It is not a good practice to deceive. I Agree with you hundred percent. I reported it but it seems DL doesn't pay attention. In the fast audio says clearly "la" and the slow audio is supposed to help when we are not sure, not in this case when one hear clearly "la" instead of "una".
This is silly... they take a chocolate cake and they carry a chocolate cake are BOTH correct, and both make sense if you don't know exactly what the speaker is telling you. I wrote "They take the chocolate cake" and it marked me incorrect. I believe it should have said "another correct answer is......."
"Chocolate" is a noun in this sentence. Its gender is masculine. "Al cioccolato" is short for "a il cioccolato." That can be translated as "at the chocolate"--which we would not say in English. But it is not an adjective (something I do not know much about yet). I hope that helps!
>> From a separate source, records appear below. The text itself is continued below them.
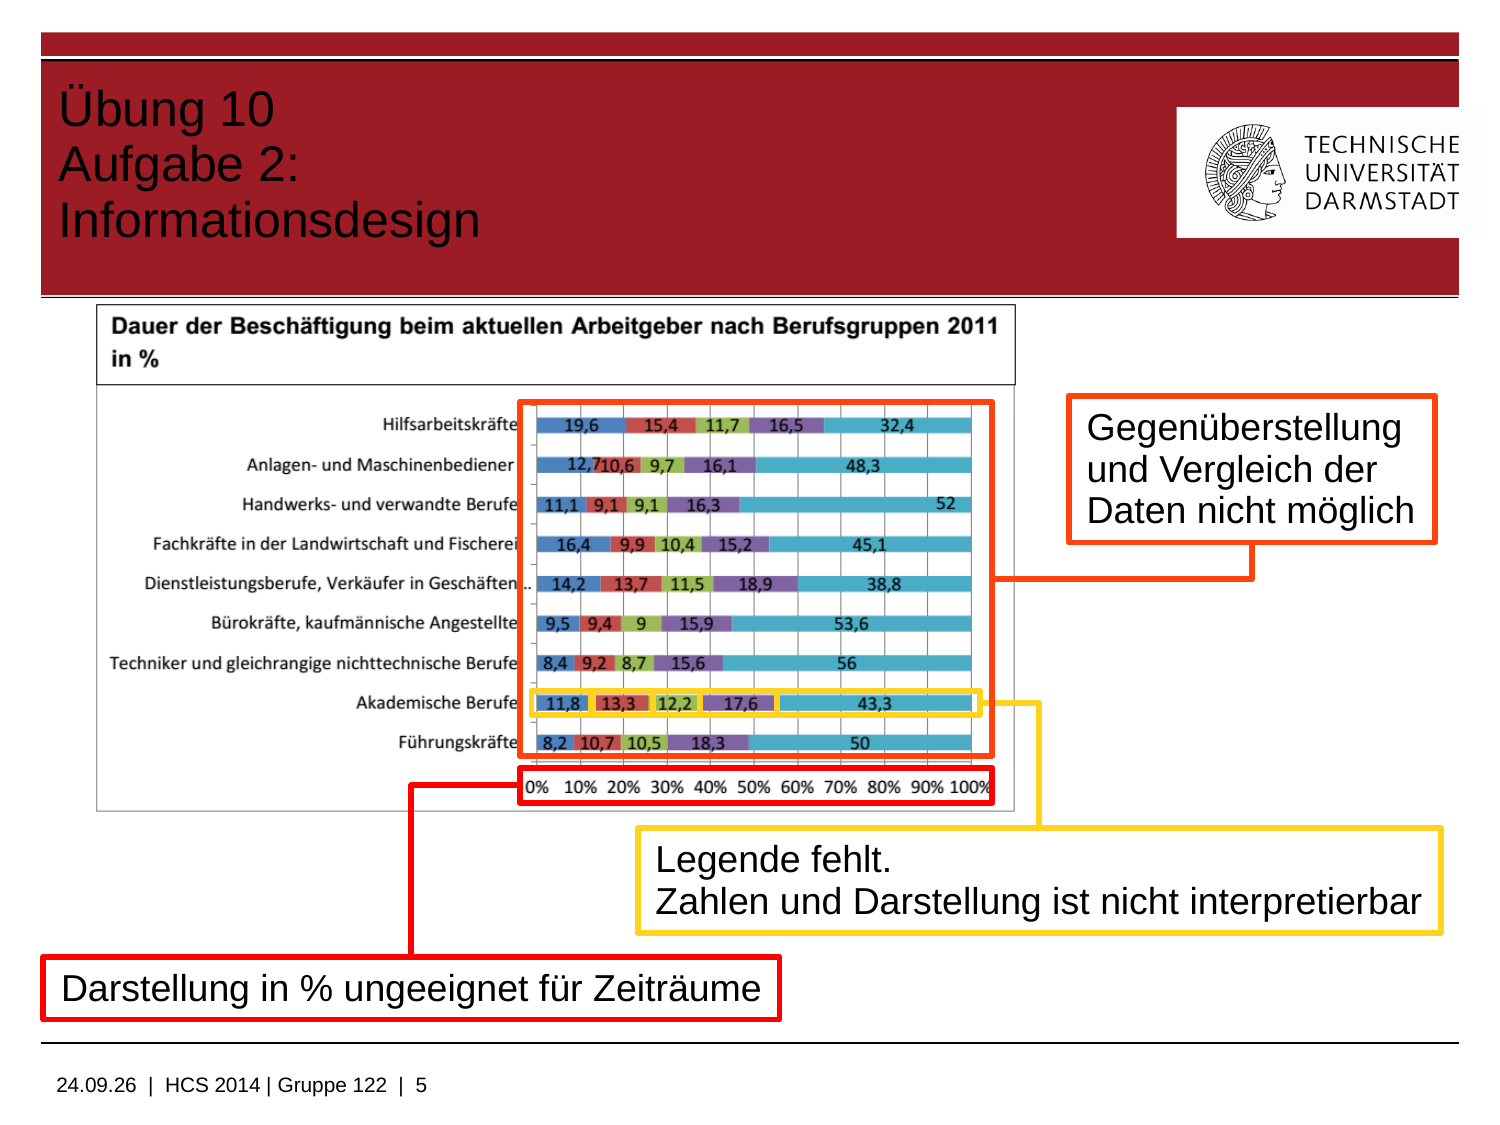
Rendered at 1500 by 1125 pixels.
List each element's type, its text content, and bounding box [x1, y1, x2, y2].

picture [523, 405, 989, 753]
picture [94, 302, 1017, 815]
text_box Legende fehlt. Zahlen und Darstellung ist nicht interpretierbar [637, 828, 1441, 934]
picture [995, 582, 1017, 700]
picture [656, 694, 697, 712]
title Übung 10 Aufgabe 2: Informationsdesign [59, 80, 1149, 249]
picture [596, 694, 650, 712]
picture [1176, 107, 1484, 238]
picture [523, 771, 989, 800]
picture [780, 694, 977, 712]
text_box Gegenüberstellung und Vergleich der Daten nicht möglich [1068, 395, 1436, 543]
text_box Darstellung in % ungeeignet für Zeiträume [43, 956, 780, 1020]
picture [703, 694, 774, 712]
picture [534, 694, 588, 712]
Wiktionary gives "wear" as the third definition: https://en.wiktionary.org/wiki/portare#Italian
And PONS gives it as the fourth: https://en.pons.com/translate?q=portare&l=enit&in=it&lf=it
'Fetch' means 'go and get' - which isn't the same as 'take' or 'bring'. I can take a cake to a party; I can bring some cake back home after the party. In both cases, travel is in one direction only (to the party or to home). Neither of those would work with 'fetch', which is 'there and back' (e.g. please fetch me some cake from the kitchen).
I agree that 'take' should be accepted, but it's not quite a synonym: they indicate direction of travel from the speaker's location - 'bring' is towards, or along with, the speaker; 'take' is away from the speaker. I don't know if US English distinguishes between the two as much as UK English does, though.
I believe that it is the context. It's a challenge when learning a language. I once had two German boys asking me if the English sentence "What's up?" meant (a) what is happening? or (b) What is up (in the air)? They had disagreed with each other! But I told them. Best wishes!